What is expected
Pick each line that has "memtoReg" out of the records.
--- Records for the exercise Enclosed Below ---
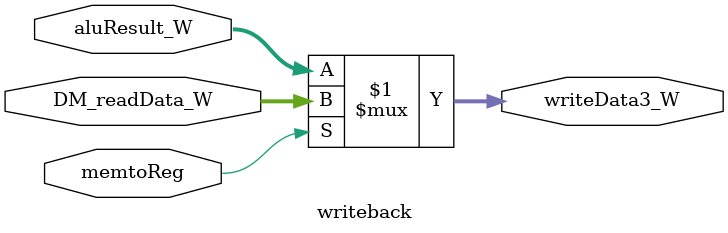
<source format=sv>

module writeback #(parameter N = 64)
					(input logic [N-1:0] aluResult_W, DM_readData_W,
					input logic memtoReg,
					output logic [N-1:0] writeData3_W);					

	assign writeData3_W = memtoReg ? DM_readData_W : aluResult_W;
	
endmodule

</source>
--- End of Enclosed Records for the exercise ---
Solution for this problem
					input logic memtoReg,
	assign writeData3_W = memtoReg ? DM_readData_W : aluResult_W;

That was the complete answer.